▶ Problem
Search the records below for "owner"; copy each line that has it.

▶ Data for the task
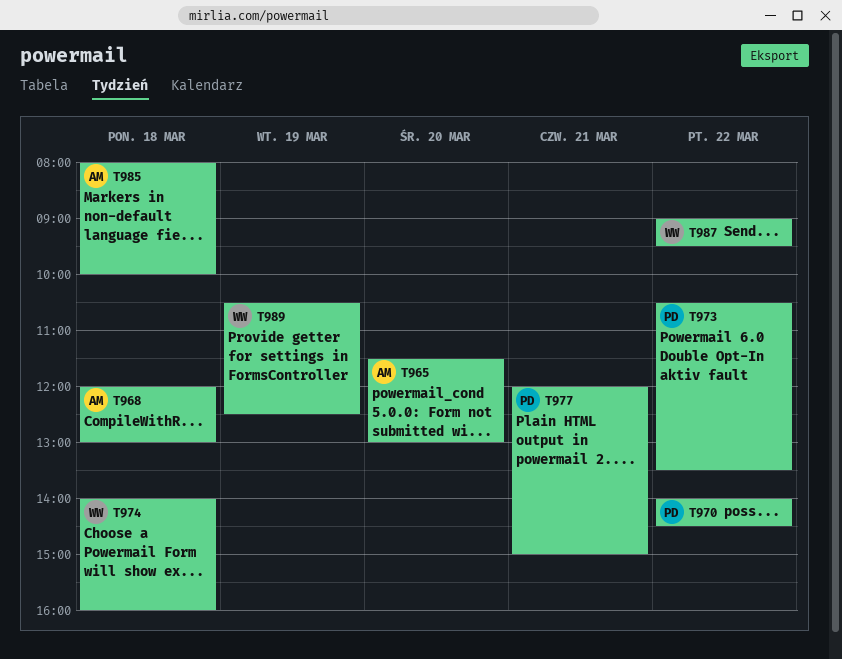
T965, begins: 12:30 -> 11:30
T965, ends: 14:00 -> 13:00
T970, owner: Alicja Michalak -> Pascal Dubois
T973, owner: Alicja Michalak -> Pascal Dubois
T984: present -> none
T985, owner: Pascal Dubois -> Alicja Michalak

...

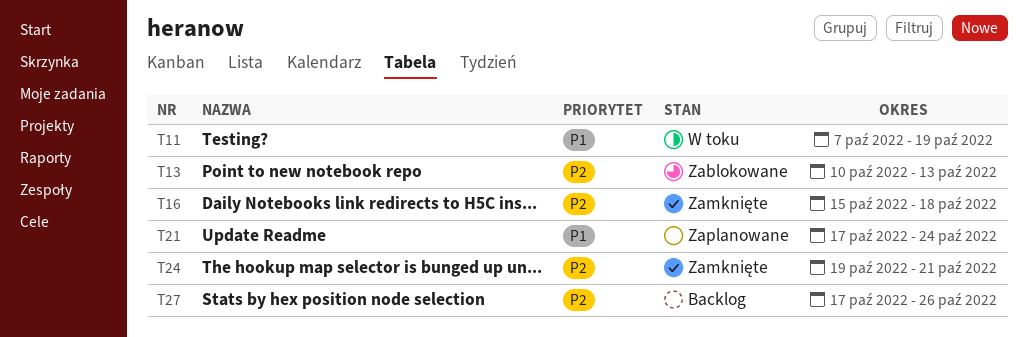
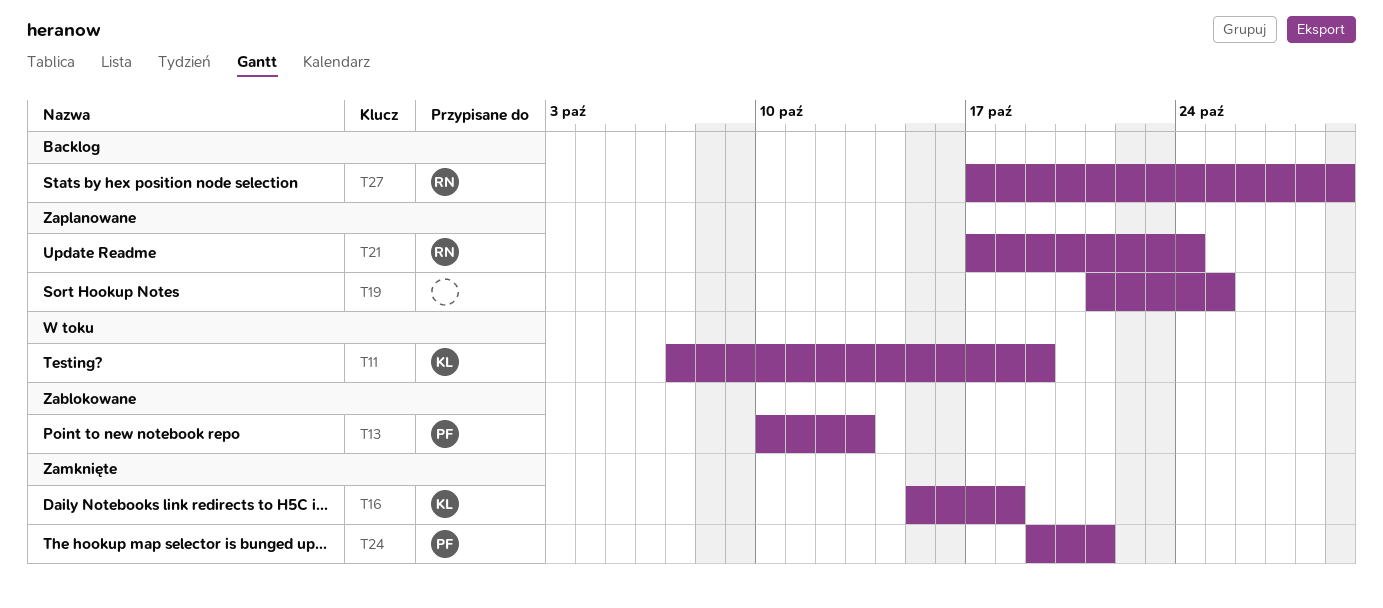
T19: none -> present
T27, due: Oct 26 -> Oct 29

▶ Finished task
T970, owner: Alicja Michalak -> Pascal Dubois
T973, owner: Alicja Michalak -> Pascal Dubois
T985, owner: Pascal Dubois -> Alicja Michalak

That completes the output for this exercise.